"It doesn't matter if you're black, white, green, yellow." Those were the words uttered from white-Chad's mouth as attempted to defend himself for calling his fiance, Michelle Williams' crazy for acknowledging their racial differences.
Comments like that honestly always leave me weak. It's the white man's go-to defense any time one of their thousands of micro-aggressions are called out. Like, in what part of the world are there green or yellow people, Mr. Oppressor?
Okay, let me back up for a moment.
For those of you who don't know, former Destiny Child, Michelle Williams, is engaged to white-Chad, a.k.a, Chad Johnson, and they have a reality show on the OWN Network. Personally, I've never watched it because I just seemed...you know. But a recent clip did catch my eye and I went ahead and watched the first two episodes.
The premise of "Chad Loves Michelle" seems to center around the religious couple's relationship, and since Chad proposed in the first episode, their road to marriage. They meet one another's family, consult a marriage counselor, and I guess...bond. Evidently, there was one huge thing that the couple somehow managed to gloss over until now, and I am truly weirded out. Race has apparently never come up. Michelle is black and white-Chad is, well, white. (Which actually did surprise me. For whatever reason, I assumed he was bi-racial. )

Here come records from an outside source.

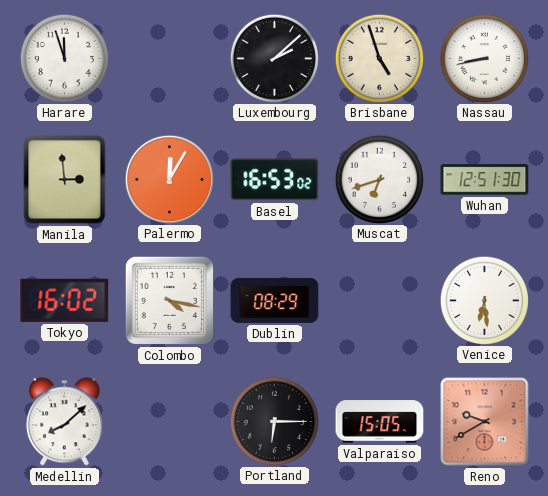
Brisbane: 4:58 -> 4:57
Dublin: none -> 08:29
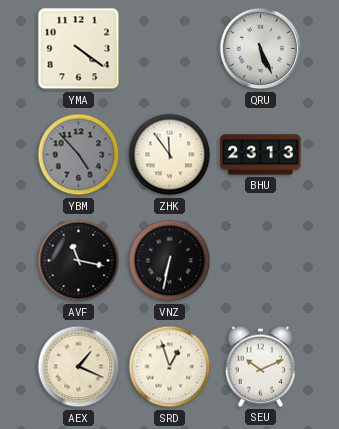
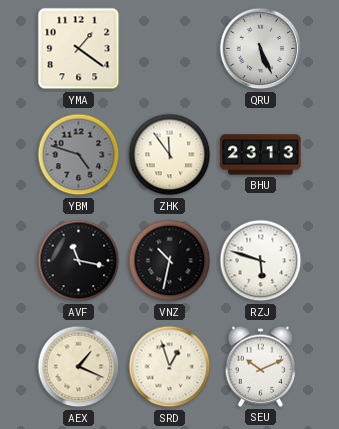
YMA: 4:21 -> 1:21
YBM: 4:53 -> 4:48
VNZ: 6:32 -> 10:32
RZJ: none -> 5:48
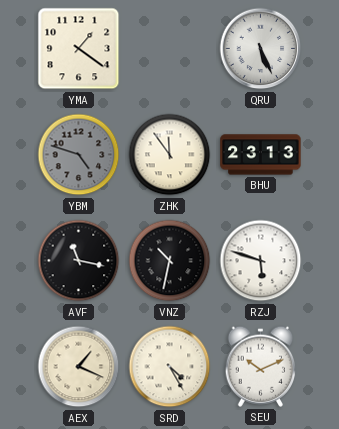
SRD: 12:57 -> 4:25
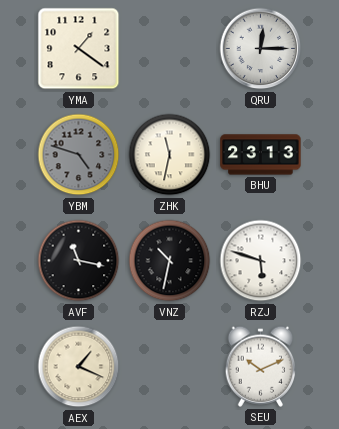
QRU: 5:26 -> 12:15
ZHK: 11:54 -> 11:32
SRD: 4:25 -> none
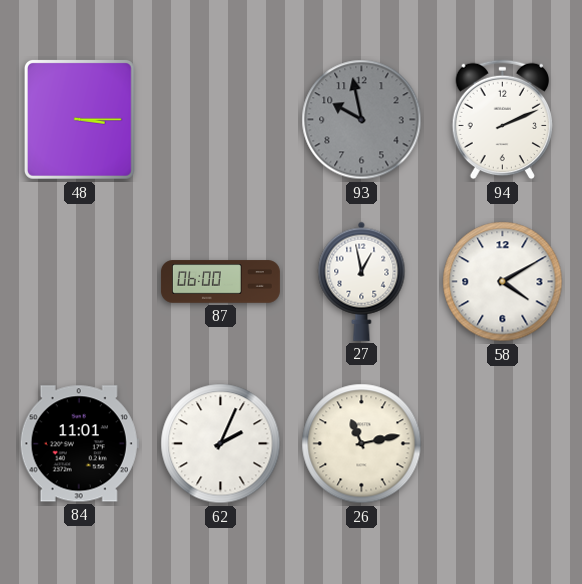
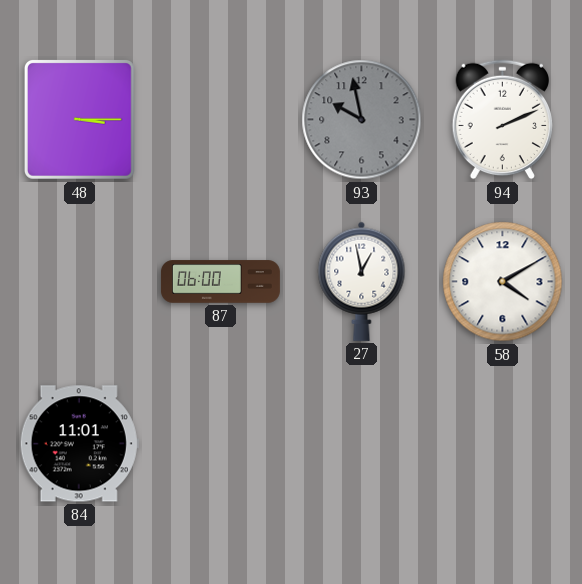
62: 2:04 -> none
26: 11:13 -> none
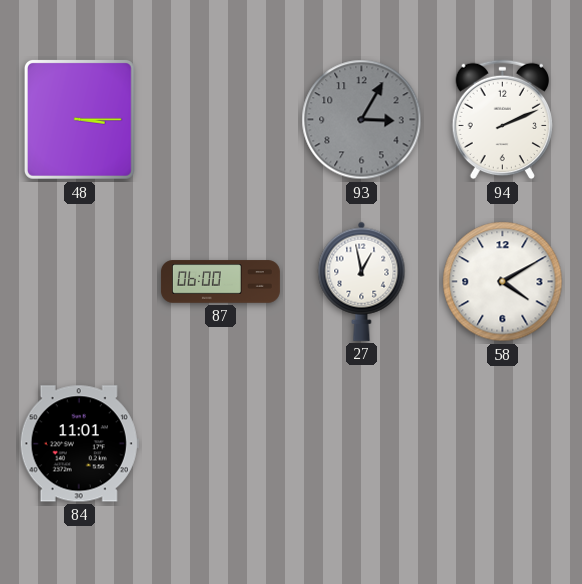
93: 9:58 -> 3:05
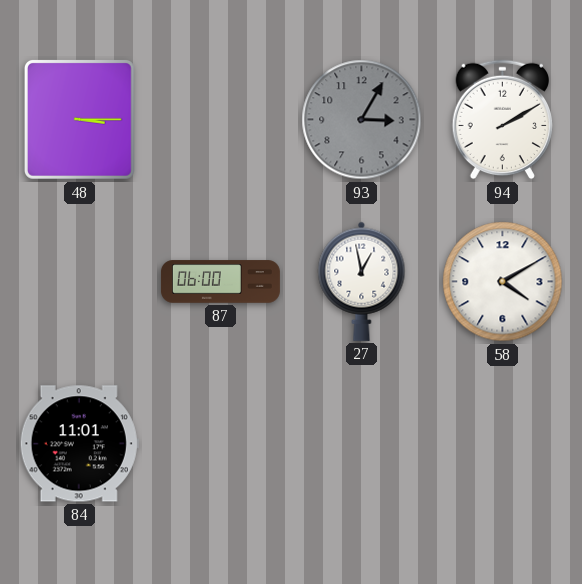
94: 2:11 -> 2:10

Well, in this clip Michelle recounts an argument the couple recently had. She had said something to him, and he was offended but her tone. According to Michelle, she tried to explain that her tone was "cultural," as opposed to offensive. You know, "that's just how black people talk." And that he just wasn't used to that type of speech because maybe he hadn't been around enough black people to know the difference. Anyways, White-Chad's response was, "did you take your meds today?" referencing his fiance's recent stint in a mental health facility for depression.
When she said that he should "never go there," in regards to making light of her depression, his response was "you should never go there with black and white." Meaning, their racial differences should never be brought up.
Their therapist, who happened to be black, clearly agreed with Michelle that sometimes black people can be loud or expressive, but that it doesn't necessarily mean they are angry or upset. And I am sure every black woman in the history of dealing with white people has dealt with the same judgment and assumption --- I sure have.
You know what I see here? Classic white male fragility and gaslighting. I guess even "men of God" have no problem acting a whole entire ass.
Race will never not be an issue in interracial relationships. Cultural differences DO exist. And some of those differences, language included, do lend themselves to problems in a relationship. How you deal with those problems is the real test, and white-Chad failed.
Everyone sees color and anyone saying they don't is lying. There is nothing wrong with seeing color. As a matter of fact, people of color want you to recognize that we have differences. We want you to embrace our difference, not ignore them and we definitely don't want to be treated as less than because of them. Saying that "color" should not be brought up in an interracial relationship is punk-shit. What that means is that someone is afraid of getting their feelings hurt. It means that someone is now responsible for checking their own micro-aggression's.
Pretending racial differences don't exist is ignoring that person's culture, history and part of what makes them, them. What is white-Chad going to do when he has a black child? How is he going to talk to his son about why someone called him a "nigger?" How is he going to talk to his daughter about why white people keep putting their hands in her hair? He won't be able to because he spent the entirety of his relationship with a black woman learning nothing about black people. How is he going to talk to his children about what it means to be bi-racial in America when they are old enough to recognize the two sides of their identity?
I know that the dating world is hard and that the pool seems to get smaller and smaller, especially for educated and well-to-do women, so this isn't to say that I hate interracial couples. But I can only support the healthy ones. The ones in which the partner-of-color feels supported and is truly understood. And the white partner has taken it upon themselves to truly understand why this needs to be and has educated themselves enough to know their place is in their own lane!